2. Basic environment requirements
2.1 Operating system and hardware
- It is recommended to use the
x86_64architecture and meet theSSE4.2instruction set requirements. - It is recommended to turn off transparent huge pages and SWAP.
- Recommend unified time zone, file descriptor limits and system security baseline.
2.2 Network and time
- A stable and low-latency network should be maintained between cluster nodes.
- NTP or Chrony should be unified across the entire cluster.
- The control node needs to access both the ClickHouse node and the coordination node.
2.3 Storage
- SSD is preferred for production.
- It is recommended to separate the data disk and system disk.
- The backup disk should be isolated from the data disk and ensure that the ClickHouse process can read and write.
3. Topology and object specifications
- The default documentation example uses a
3x2topology, but this is only a reference model. - Distributed tables are used for unified access, and local tables carry actual data.

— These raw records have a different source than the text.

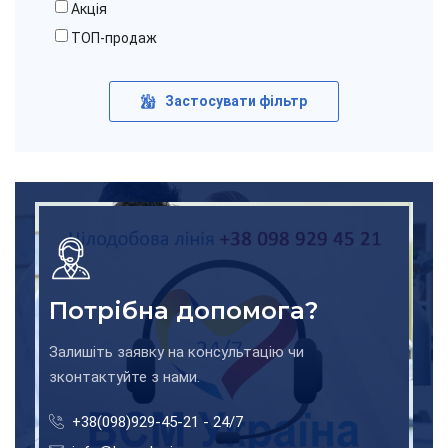
Акція
ТОП-продаж
Застосувати фільтр
Потрібна допомога?
Залишіть заявку на консультацію чи
зконтактуйте з нами.
+38(098)929-45-21 - 24/7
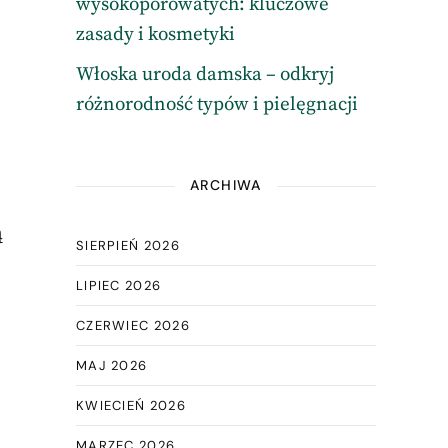
wysokoporowatych: kluczowe
zasady i kosmetyki
Włoska uroda damska – odkryj
różnorodność typów i pielęgnacji
ARCHIWA
ą
SIERPIEŃ 2026
LIPIEC 2026
CZERWIEC 2026
MAJ 2026
KWIECIEŃ 2026
MARZEC 2026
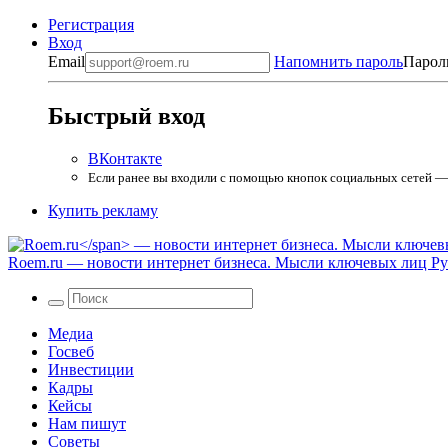
Регистрация
Вход
Email
Напомнить пароль
Парол
Быстрый вход
ВКонтакте
Если ранее вы входили с помощью кнопок социальных сетей — в
Купить рекламу
Roem.ru
— новости интернет бизнеса. Мысли ключевых лиц Рун
Медиа
Госвеб
Инвестиции
Кадры
Кейсы
Нам пишут
Советы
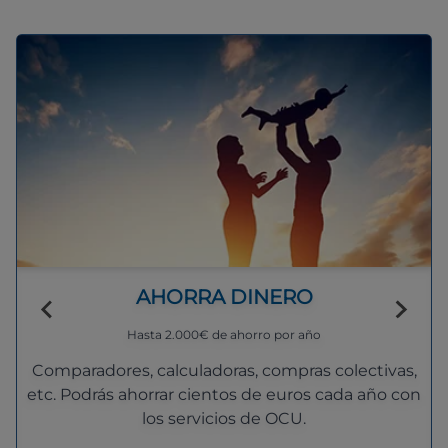
AHORRA DINERO
Hasta 2.000€ de ahorro por año
Comparadores, calculadoras, compras colectivas,
etc. Podrás ahorrar cientos de euros cada año con
los servicios de OCU.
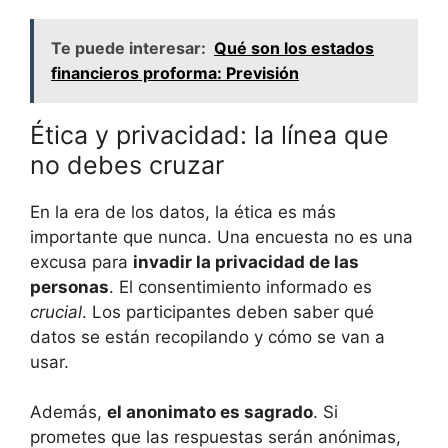
Te puede interesar:
Qué son los estados
financieros proforma: Previsión
Ética y privacidad: la línea que
no debes cruzar
En la era de los datos, la ética es más
importante que nunca. Una encuesta no es una
excusa para
invadir la privacidad de las
personas
. El consentimiento informado es
crucial
. Los participantes deben saber qué
datos se están recopilando y cómo se van a
usar.
Además,
el anonimato es sagrado
. Si
prometes que las respuestas serán anónimas,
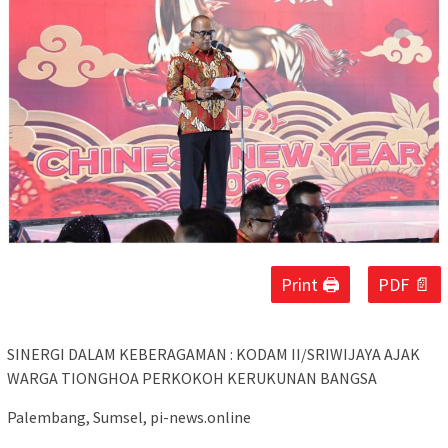
Print 🖨
PDF 📄
SINERGI DALAM KEBERAGAMAN : KODAM II/SRIWIJAYA AJAK
WARGA TIONGHOA PERKOKOH KERUKUNAN BANGSA
Palembang, Sumsel, pi-news.online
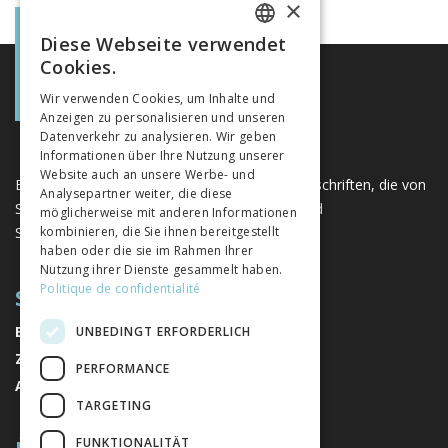
×
Diese Webseite verwendet
FRENCH
Cookies.
GERMAN
Wir verwenden Cookies, um Inhalte und
Anzeigen zu personalisieren und unseren
ITALIAN
Datenverkehr zu analysieren. Wir geben
Informationen über Ihre Nutzung unserer
Website auch an unsere Werbe- und
Eine einzigartige Plattform für Bücher und Zeitschriften, die von
Analysepartner weiter, die diese
Schweizer Verlagen im Bereich der Geistes- und
möglicherweise mit anderen Informationen
Sozialwissenschaften herausgegeben werden.
kombinieren, die Sie ihnen bereitgestellt
haben oder die sie im Rahmen Ihrer
Nutzung ihrer Dienste gesammelt haben.
Politique de confidentialité
SITEMAP
BÜCHER
UNBEDINGT ERFORDERLICH
ZEITSCHRIFTEN
PERFORMANCE
AUTOREN
TARGETING
FUNKTIONALITÄT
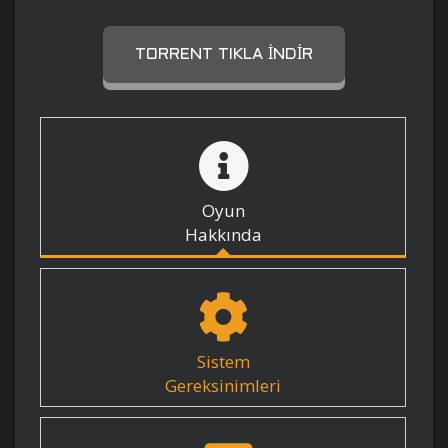
TORRENT TIKLA İNDIR
Oyun
Hakkında
Sistem
Gereksinimleri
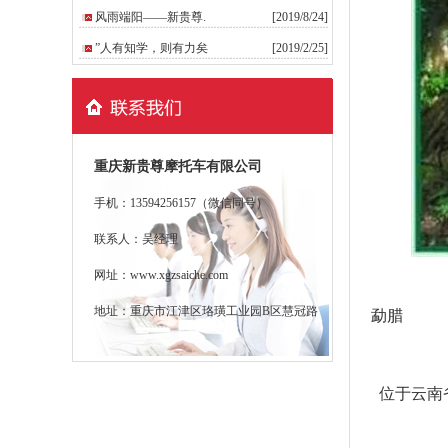
风雨端阳——新贵尊.
[2019/8/24]
”人有知学，则有力矣
[2019/2/25]
重庆新贵尊摩托车有限公司
手机：13594256157（微信同号）
联系人：吴经理
网址：www.xgzsaiche.com
地址：重庆市江津区珞璜工业园B区慧冠路
勐腊
位于云南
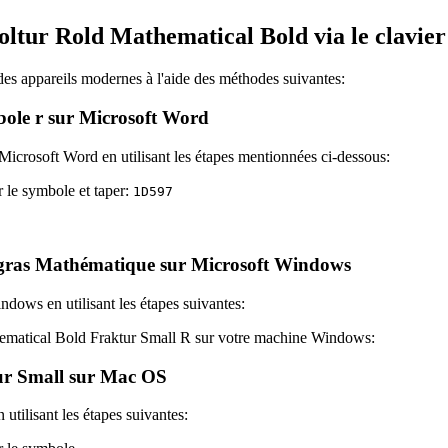
tur Rold Mathematical Bold via le clavier s
es appareils modernes à l'aide des méthodes suivantes:
ole r sur Microsoft Word
Microsoft Word en utilisant les étapes mentionnées ci-dessous:
 le symbole et taper:
1
D
5
9
7
 gras Mathématique sur Microsoft Windows
dows en utilisant les étapes suivantes:
thematical Bold Fraktur Small R sur votre machine Windows:
ur Small sur Mac OS
tilisant les étapes suivantes:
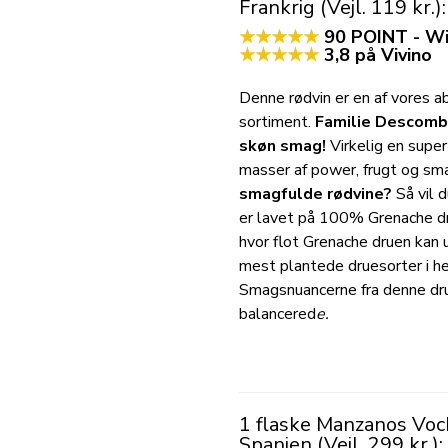
Frankrig (Vejl. 119 kr.):
★★★★★
90 POINT - Wi
★★★★★
3,8 på Vivino
Denne rødvin er en af vores a
sortiment.
Familie Descomb
skøn smag!
Virkelig en supe
masser af power, frugt og sm
smagfulde rødvine?
Så vil 
er lavet på 100% Grenache dru
hvor flot Grenache druen kan u
mest plantede druesorter i hel
Smagsnuancerne fra denne drue
balancered
e.
1 flaske
Manzanos Voché
Spanien (Vejl. 299 kr.):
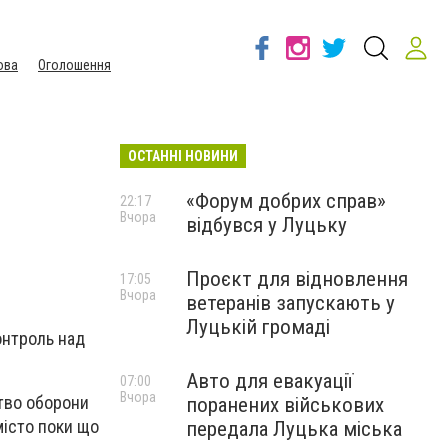
ова
Оголошення
ОСТАННІ НОВИНИ
«Форум добрих справ»
22:17
Вчора
відбувся у Луцьку
Проєкт для відновлення
17:05
Вчора
ветеранів запускають у
Луцькій громаді
онтроль над
Авто для евакуації
07:00
Вчора
тво оборони
поранених військових
місто поки що
передала Луцька міська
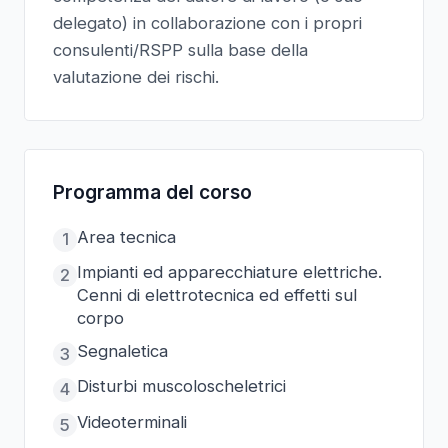
delegato) in collaborazione con i propri
consulenti/RSPP sulla base della
valutazione dei rischi.
Programma del corso
Area tecnica
1
Impianti ed apparecchiature elettriche.
2
Cenni di elettrotecnica ed effetti sul
corpo
Segnaletica
3
Disturbi muscoloscheletrici
4
Videoterminali
5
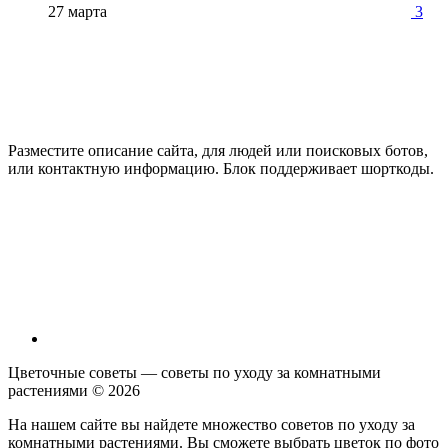
27 марта
3
Разместите описание сайта, для людей или поисковых ботов,
или контактную информацию. Блок поддерживает шорткоды.
Цветочные советы — советы по уходу за комнатными
растениями ©
2026
На нашем сайте вы найдете множество советов по уходу за
комнатными растениями. Вы сможете выбрать цветок по фото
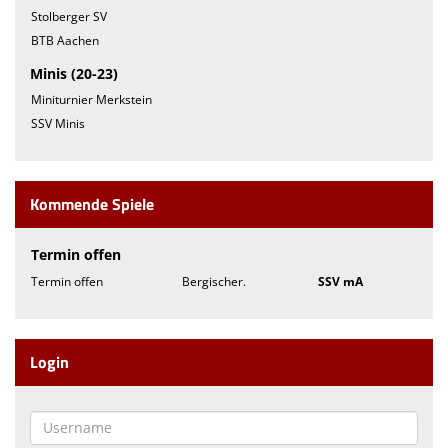
Stolberger SV
BTB Aachen
Minis (20-23)
Miniturnier Merkstein
SSV Minis
Kommende Spiele
Termin offen
Termin offen
Bergischer.
SSV mA
Login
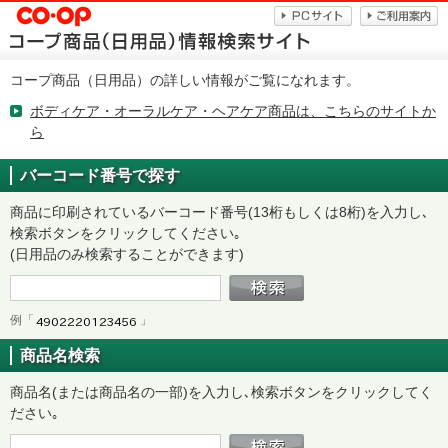
コープ商品（日用品）の詳しい情報がご覧になれます。
ボディケア・オーラルケア・ヘアケア商品は、こちらのサイトか
ら
バーコード番号で探す
商品に印刷されているバーコード番号(13桁もしくは8桁)を入力し､
検索ボタンをクリックしてください｡
(日用品のみ検索することができます)
例「
」
商品名検索
商品名(または商品名の一部)を入力し､検索ボタンをクリックしてく
ださい｡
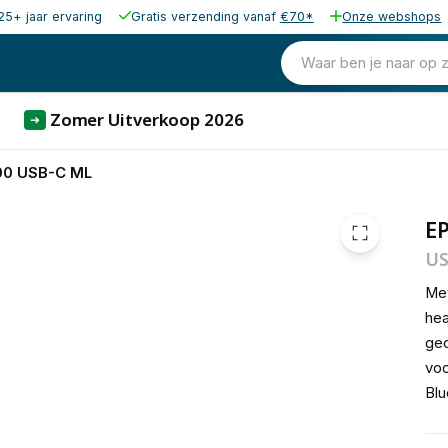
25+ jaar ervaring
Gratis verzending vanaf
€70*
Onze webshops
65,48
excl. b
79,23
Waar ben je naar op 
incl. b
Zomer Uitverkoop 2026
➜
00 USB-C ML
E
US
Me
hea
geo
voo
Blu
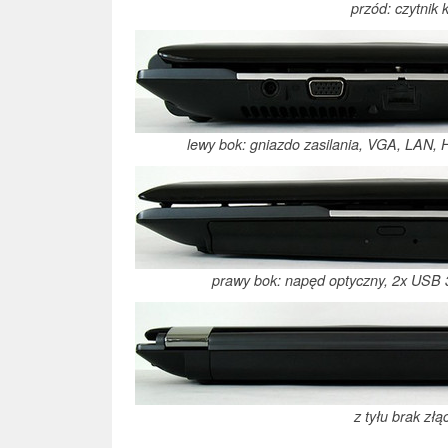
przód: czytnik k
lewy bok: gniazdo zasilania, VGA, LAN,
prawy bok: napęd optyczny, 2x USB 
z tyłu brak złą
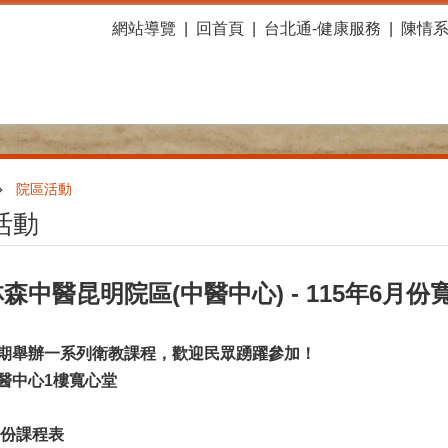
網站導覽
回首頁
台北通-健康服務
陳情
院區活動
活動
森中醫昆明院區(中醫中心) - 115年6月
期舉辦一系列衛教課程，歡迎民眾踴躍參加！
醫中心1樓寬心堂
月份課程表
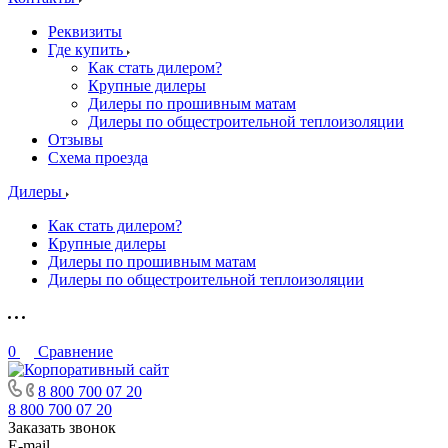
Реквизиты
Где купить
Как стать дилером?
Крупные дилеры
Дилеры по прошивным матам
Дилеры по общестроительной теплоизоляции
Отзывы
Схема проезда
Дилеры
Как стать дилером?
Крупные дилеры
Дилеры по прошивным матам
Дилеры по общестроительной теплоизоляции
0
Сравнение
8 800 700 07 20
8 800 700 07 20
Заказать звонок
E-mail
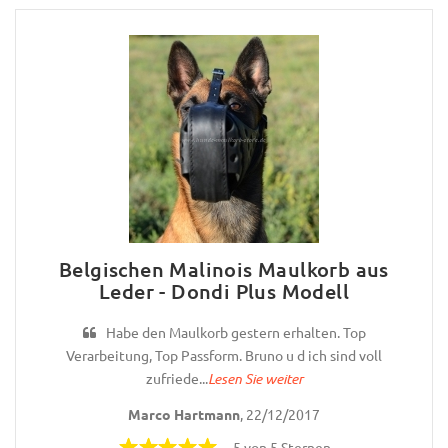
Belgischen Malinois Maulkorb aus
Leder - Dondi Plus Modell
Habe den Maulkorb gestern erhalten. Top
Verarbeitung, Top Passform. Bruno u d ich sind voll
zufriede...
Lesen Sie weiter
Marco Hartmann
, 22/12/2017
5 von 5 Sternen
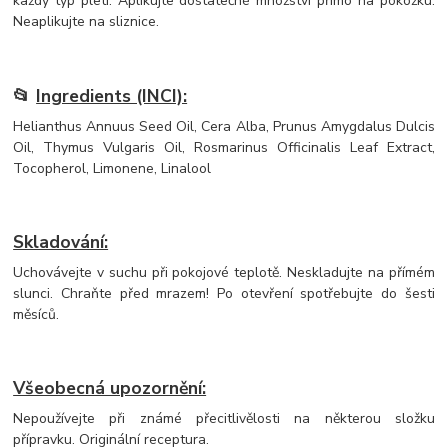
každý typ pleti. Aplikujte dostatečné množství přímo na pokožku.
Neaplikujte na sliznice.
📂
Ingredients (INCI):
Helianthus Annuus Seed Oil, Cera Alba, Prunus Amygdalus Dulcis
Oil, Thymus Vulgaris Oil, Rosmarinus Officinalis Leaf Extract,
Tocopherol, Limonene, Linalool
Skladování:
Uchovávejte v suchu při pokojové teplotě. Neskladujte na přímém
slunci. Chraňte před mrazem! Po otevření spotřebujte do šesti
měsíců.
Všeobecná upozornění:
Nepoužívejte při známé přecitlivělosti na některou složku
přípravku. Originální receptura.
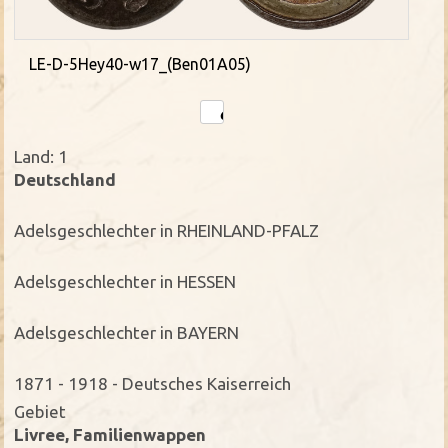
LE-D-5Hey40-w17_(Ben01A05)
Land: 1
Deutschland
Adelsgeschlechter in RHEINLAND-PFALZ
Adelsgeschlechter in HESSEN
Adelsgeschlechter in BAYERN
1871 - 1918 - Deutsches Kaiserreich
Gebiet
Livree, Familienwappen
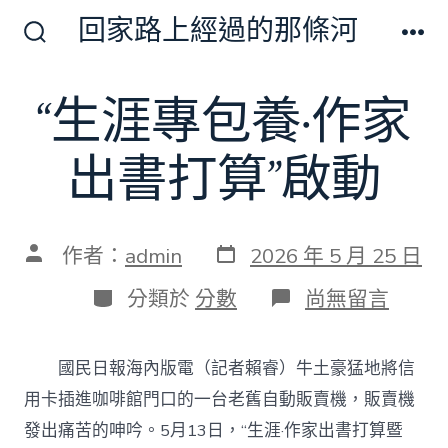
跳
回家路上經過的那條河
至
搜
選
尋
單
主
切
“生涯專包養·作家
要
換
開
內
關
出書打算”啟動
容
發
文
作者：
admin
2026 年 5 月 25 日
表
章
日
作
分
在
分類於
分數
尚無留言
期
者
類
〈“生
涯
專
國民日報海內版電（記者賴睿）牛土豪猛地將信
包
養
用卡插進咖啡館門口的一台老舊自動販賣機，販賣機
·
發出痛苦的呻吟。5月13日，“生涯·作家出書打算暨
作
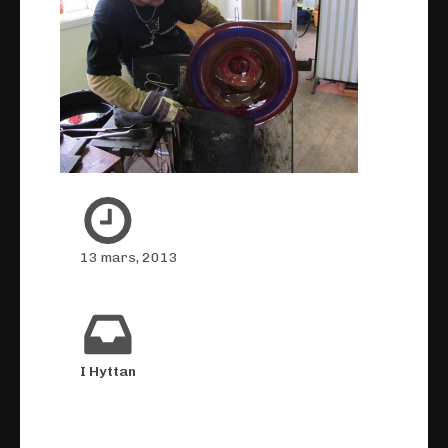
13 mars, 2013
I Hyttan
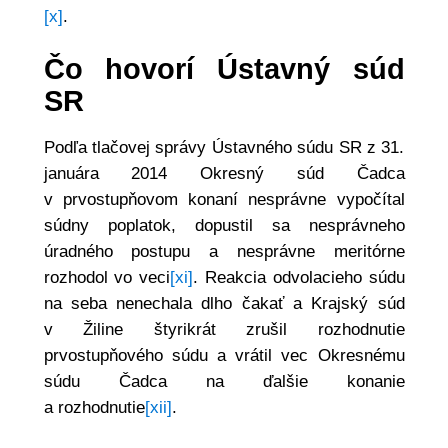
[x]
.
Čo hovorí Ústavný súd
SR
Podľa tlačovej správy Ústavného súdu SR z 31.
januára 2014 Okresný súd Čadca
v prvostupňovom konaní nesprávne vypočítal
súdny poplatok, dopustil sa nesprávneho
úradného postupu a nesprávne meritórne
rozhodol vo veci
[xi]
. Reakcia odvolacieho súdu
na seba nenechala dlho čakať a Krajský súd
v Žiline štyrikrát zrušil rozhodnutie
prvostupňového súdu a vrátil vec Okresnému
súdu Čadca na ďalšie konanie
a rozhodnutie
[xii]
.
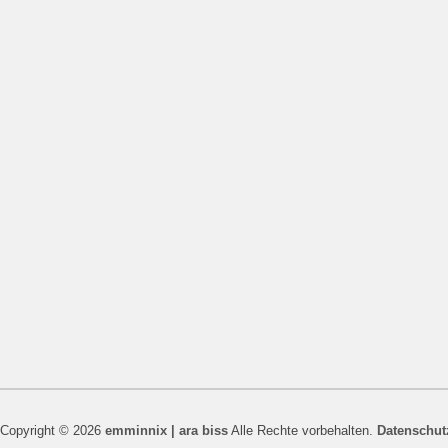
Copyright © 2026
emminnix | ara biss
Alle Rechte vorbehalten.
Datenschut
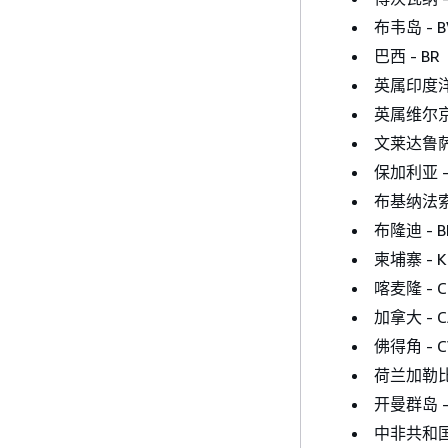
布韦岛 - B
巴西 - BR
英属印度洋领
英属维尔京群
文莱达鲁萨 
保加利亚 -
布基纳法索 
布隆迪 - B
柬埔寨 - K
喀麦隆 - 
加拿大 - C
佛得角 - C
荷兰加勒比
开曼群岛 -
中非共和国 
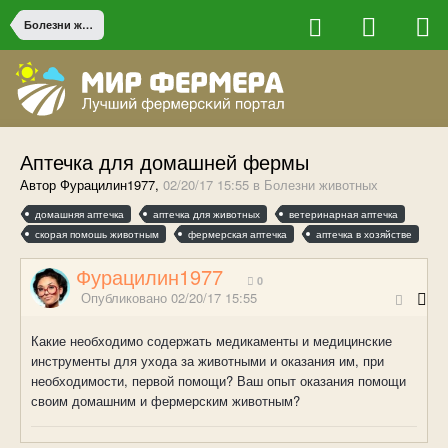
Болезни животных
Аптечка для домашней фермы
Автор Фурацилин1977,
02/20/17 15:55
в
Болезни животных
домашняя аптечка
аптечка для животных
ветеринарная аптечка
скорая помошь животным
фермерская аптечка
аптечка в хозяйстве
Фурацилин1977
0
Опубликовано
02/20/17 15:55
Какие необходимо содержать медикаменты и медицинские
инструменты для ухода за животными и оказания им, при
необходимости, первой помощи? Ваш опыт оказания помощи
своим домашним и фермерским животным?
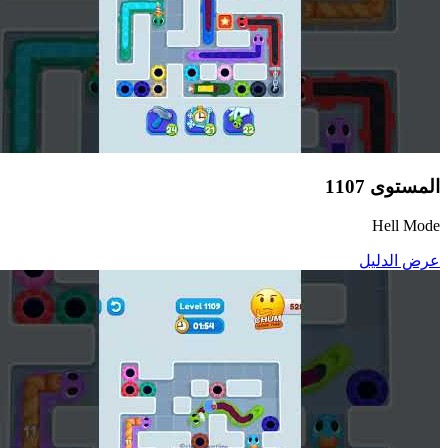
المستوى
1107
Hell Mode
عرض الدليل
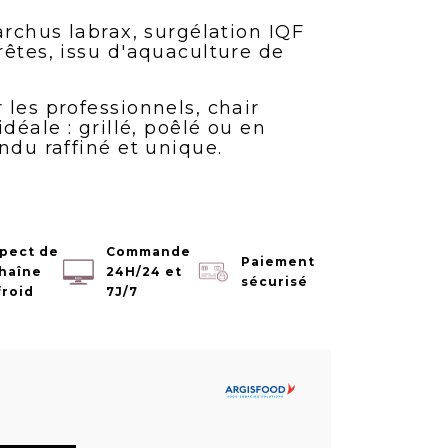
archus labrax, surgélation IQF
rêtes, issu d'aquaculture de
les professionnels, chair
déale : grillé, poêlé ou en
ndu raffiné et unique.
pect de
Commande
Paiement
chaîne
24H/24 et
sécurisé
froid
7J/7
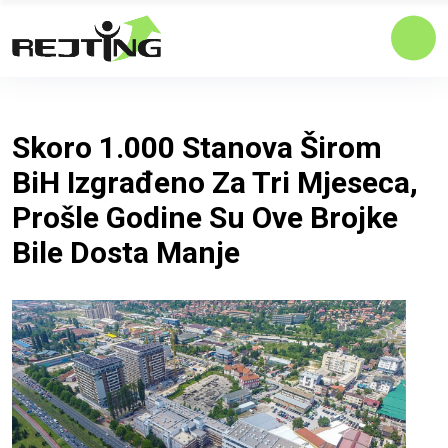
Skoro 1.000 Stanova Širom
BiH Izgrađeno Za Tri Mjeseca,
Prošle Godine Su Ove Brojke
Bile Dosta Manje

- In production scenarios, it is recommended to use the
Replicated*MergeTreeseries of tables first. - Naming conventions should be consistent, for example:
<domain>_<topic>_local: local table<domain>_<topic>: distributed table
4. Execution control specifications
4.1 inventory division of labor
- Deploy using
hosts.deploy.ini - Backup using
hosts.backup.ini - Restore using
hosts.restore.ini
4.2 inventory purpose
It is recommended to set it explicitly in [all:vars]:
dbbot_inventory_purpose=deploydbbot_inventory_purpose=backupdbbot_inventory_purpose=restore
4.3 Manual confirmation
- Deployments enable manual confirmation by default.
- Restore default to enable manual confirmation.
- It is not recommended to close this type of access control for a long time in a production environment.
5. Backup and recovery principles
5.1 Backup Principles
- Only one copy of each shard is selected to perform physical backup to avoid repeated IO.
- Use
safe_tsas the cross-shard time caliber. - Save batch number, path, status, time and object range through manifest.
5.2 Recovery Principles
- The primary copy performs full recovery.
- Other replicas perform structural recovery, and then replicate to equalize.
- Object cleanup, release, and business recovery are necessary steps for restoring a runbook and should not be omitted.
6. Security and Documentation Standards
- Document examples must use placeholders and do not write real passwords and real intranet addresses.
- Production operations should retain batch numbers, execution logs and manifests to facilitate auditing.
- Two people need to review the recovery object and inventory range before executing high-risk commands.
7. Recommended acceptance items
After deployment is complete, verify at least the following:
- Whether the topology in
system.clustersis complete. - Whether there are read-only, stacked or delayed exceptions in
system.replicas. - Check whether the backup batch successfully generates the manifest.
- After the recovery is completed, check whether the total volume, fragmented data and replication status are as expected.